Assorted Info & Observations:
- There’s a lot of pop culture references crammed in this pilot. A lot. And the dialog can go by very fast. While there may have been borderline too much info smushed in here, there definitely a lot of potential. Also, I must note that there’s all kinds of sarcasm flying about, which I appreciate. Be duly warned, the show has its tongue firmly planted in its cheek – sort of like Get Smart 4.0 meets the 60’s Batman series with a splash of Torchwood.
- Wendy, on top of being an artist and reading comics, also plays a lot of first person shooter video games with a light gun. This is important for the future because it establishes that she’s already a good shot without having to be trained.
- The Middleman is a very old-school, square-jawed, "gosh" and "gee willikers" kind of guy – all Dudley Do-Right/Captain America like. He used to be a Navy SEAL but he doesn’t cuss (well, extremely rarely). A part like this is hard to pull off but Matt Keeslar manages it very well. He calls Wendy "Dubby," which she hates.
- This Middleman is only the latest in a long line of Middlemen. He doesn’t know who started the company/service, who bankrolls it, or how long its been around.
- Ida is the "secretary" of sorts at Jolly Fats. She’s really a android from another planet and the only person who knows about past Middlemen. She like Gladys from Reaper only amped up a bit.
- Other people in Wendy’s life include her nagging mother (phone calls only), Lacey (her activist/artist roommate), Noser (her neighbor who sits in the hallway and trades pop culture references with her), and, unfortunately, Ben the film school boyfriend (whom Wendy stupidly takes back).
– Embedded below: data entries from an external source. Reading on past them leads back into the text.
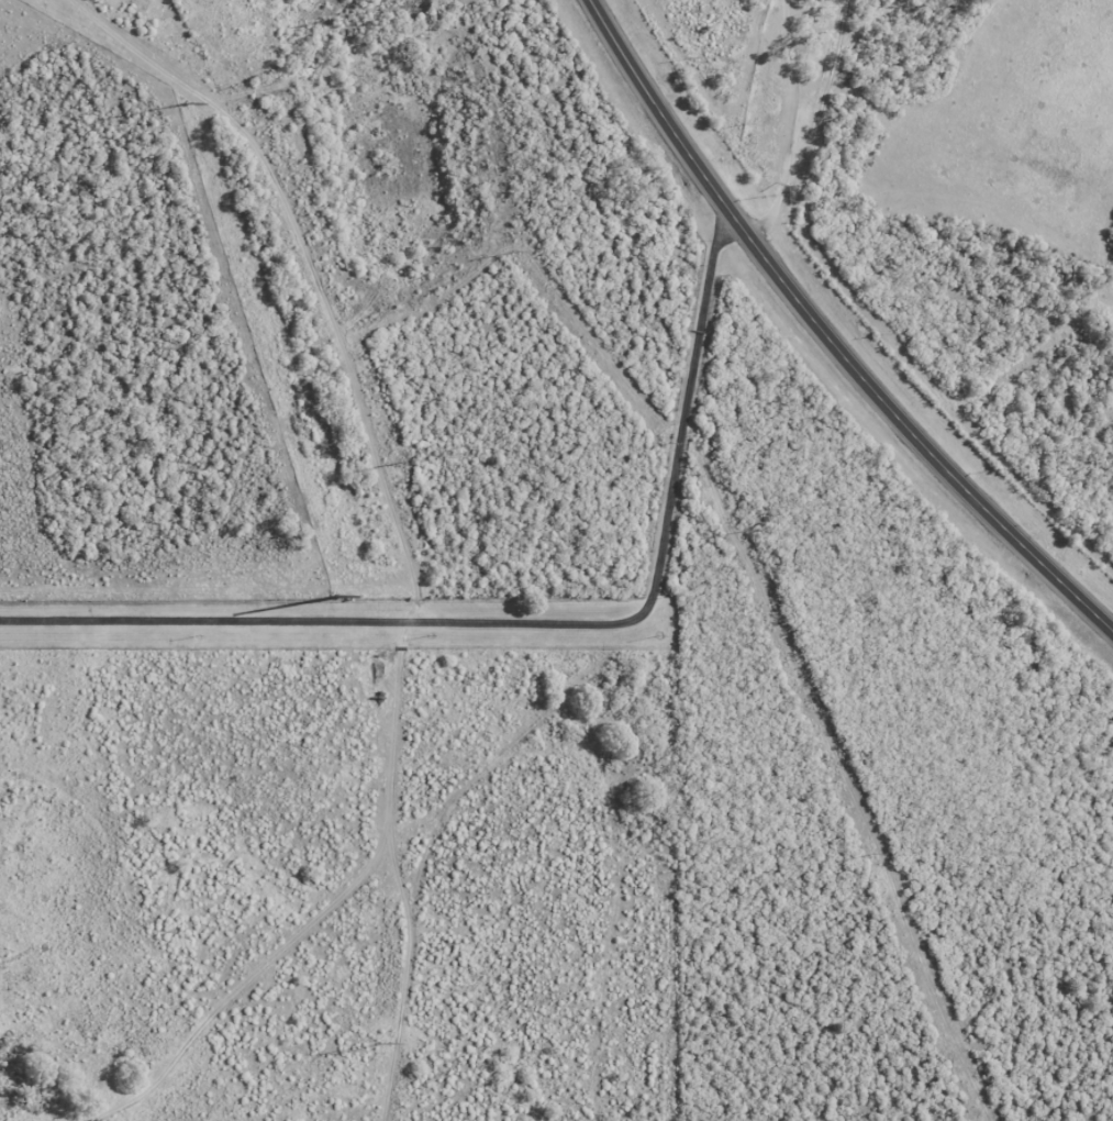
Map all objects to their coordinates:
power tower: (366, 13)
power tower: (335, 20)
power tower: (185, 104)
road: (793, 125)
power tower: (518, 251)
road: (829, 335)
power tower: (668, 444)
power tower: (392, 463)
power tower: (741, 533)
power tower: (339, 597)
road: (304, 621)
road: (580, 665)
power tower: (873, 853)
road: (310, 980)
power tower: (380, 1045)

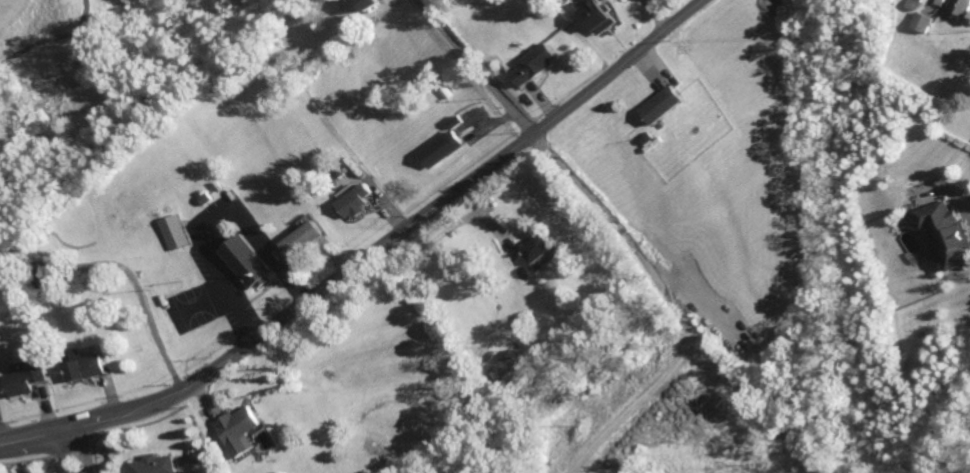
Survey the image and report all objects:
building: (371, 4)
building: (961, 8)
building: (598, 15)
building: (921, 21)
road: (51, 36)
building: (535, 63)
park: (90, 82)
building: (660, 104)
building: (456, 120)
building: (443, 149)
building: (358, 202)
road: (213, 213)
road: (961, 213)
road: (419, 220)
road: (618, 233)
building: (177, 234)
building: (943, 234)
building: (307, 238)
building: (539, 249)
building: (250, 266)
parking lot: (228, 275)
building: (44, 277)
building: (501, 364)
building: (86, 366)
building: (27, 379)
road: (89, 417)
road: (663, 425)
road: (30, 430)
building: (240, 430)
road: (63, 433)
road: (80, 454)
road: (63, 457)
road: (188, 463)
building: (154, 465)
road: (793, 466)

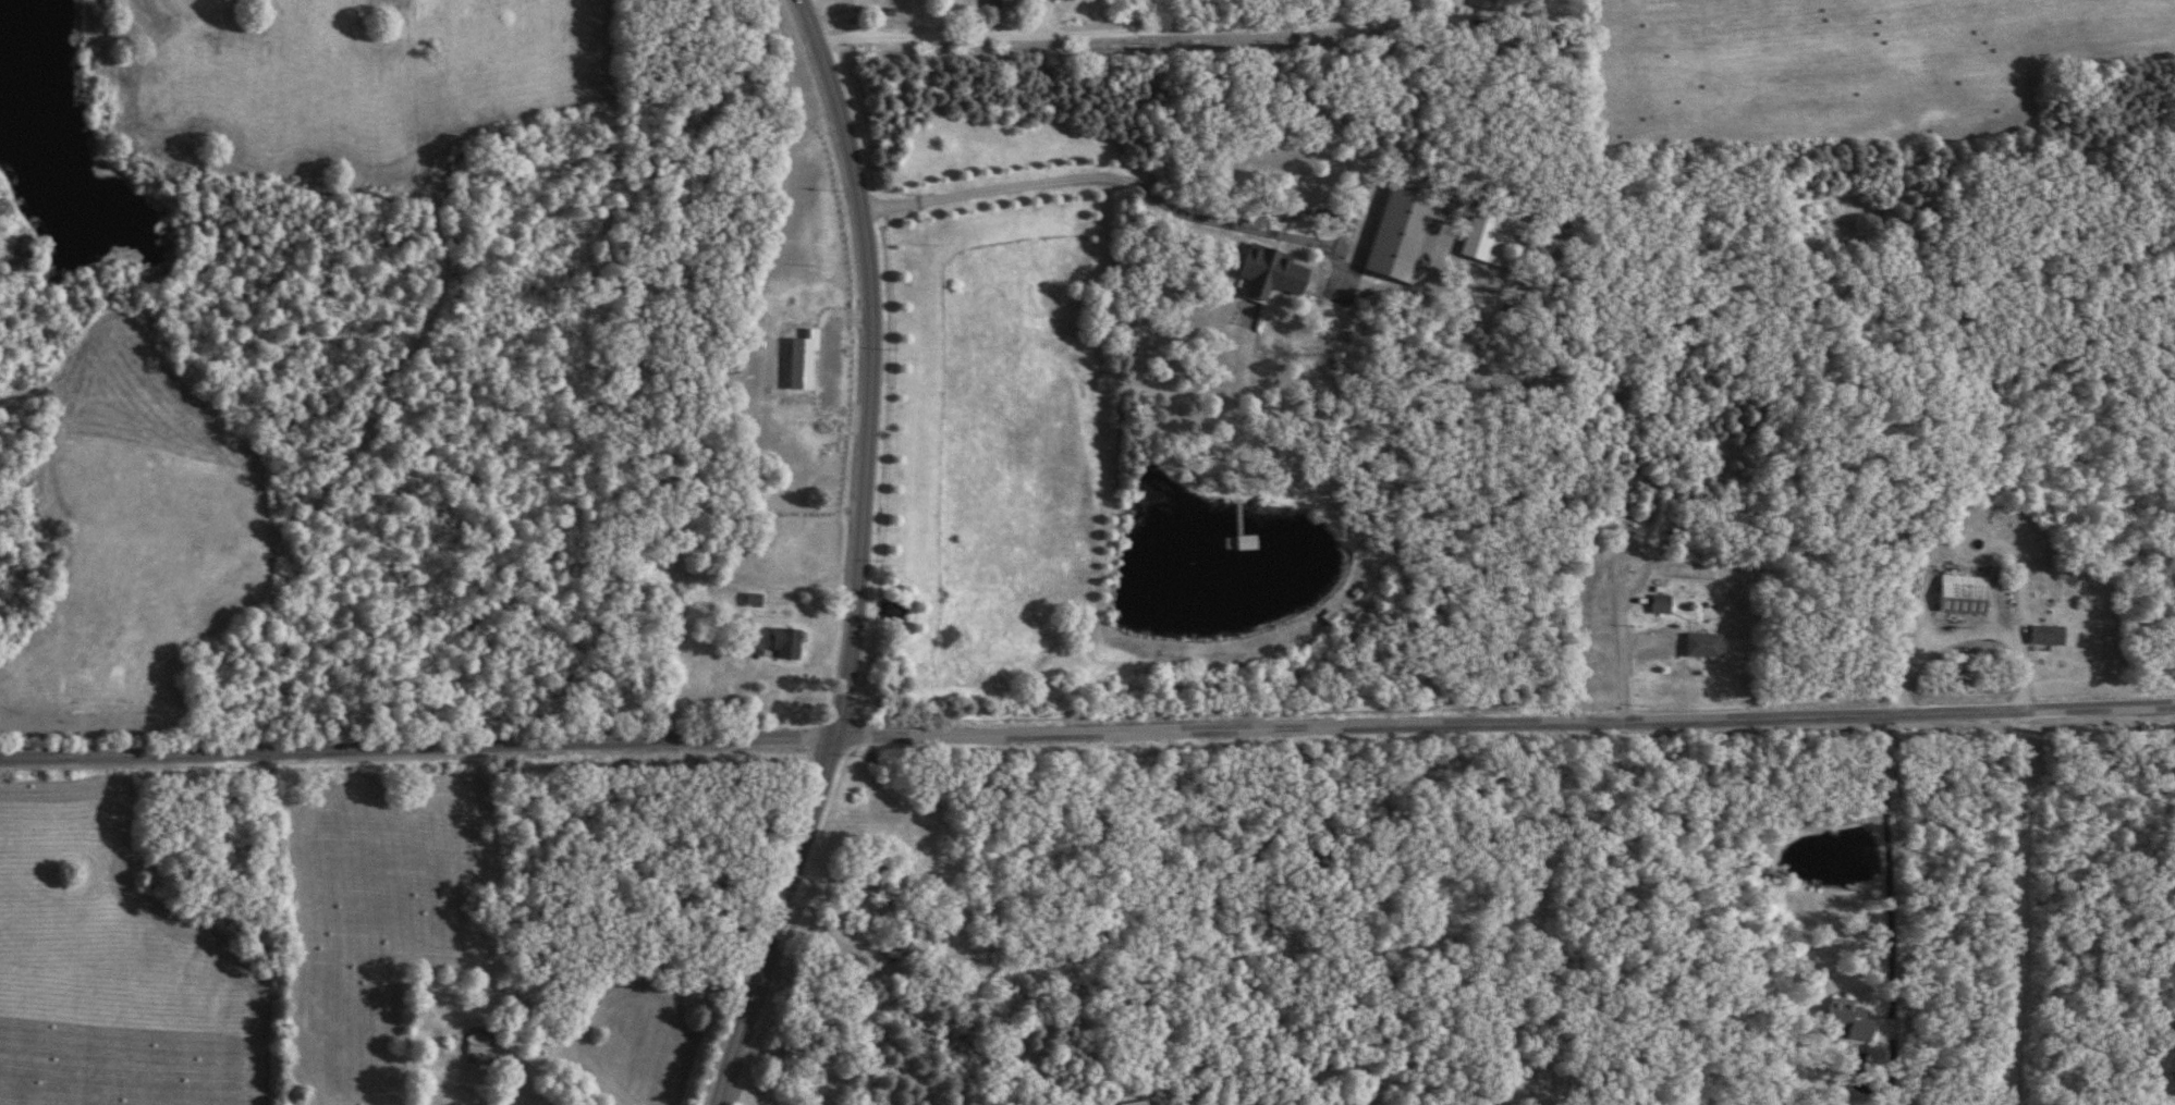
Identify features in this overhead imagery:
building: (1479, 5)
road: (1042, 16)
road: (1118, 30)
road: (1164, 203)
building: (1391, 232)
building: (1269, 272)
road: (869, 365)
building: (1241, 542)
building: (1957, 593)
building: (1657, 603)
building: (2042, 635)
building: (770, 640)
building: (1699, 645)
road: (1503, 718)
road: (415, 748)
road: (2007, 904)
road: (772, 920)
road: (1889, 947)
building: (1847, 1019)
building: (478, 1045)
road: (2144, 1101)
- One thing I appreciate is that, after the first mission, Wendy says that she doesn’t want to become "Robin the Boy Hostage" – and I agree.
- Wendy’s father was on a plane that "crashed under as of yet unexplained and mysterious circumstances," so I’m guessing those circumstances will come into play at some point during the season.
- The long list of comics she reads includes Mouse Guard, Powers, The Spirit, Astro City and The Flash. When The Middleman asks Barry Allen or Wally West Flash, she replies, "Do you want me to leave?" I’m not arguing that Barry Allen isn’t The Flash, I’m just saying that Wally has some definite strong points.
- Lastly, big ups to Mary Lynn for her take on Dr. Gibbs. It was a great villain parody.
What did you think? Did you like the quick paced dialogue? Was there much too much in this first episode? Do you like its cheeky feel? Any favorite parts?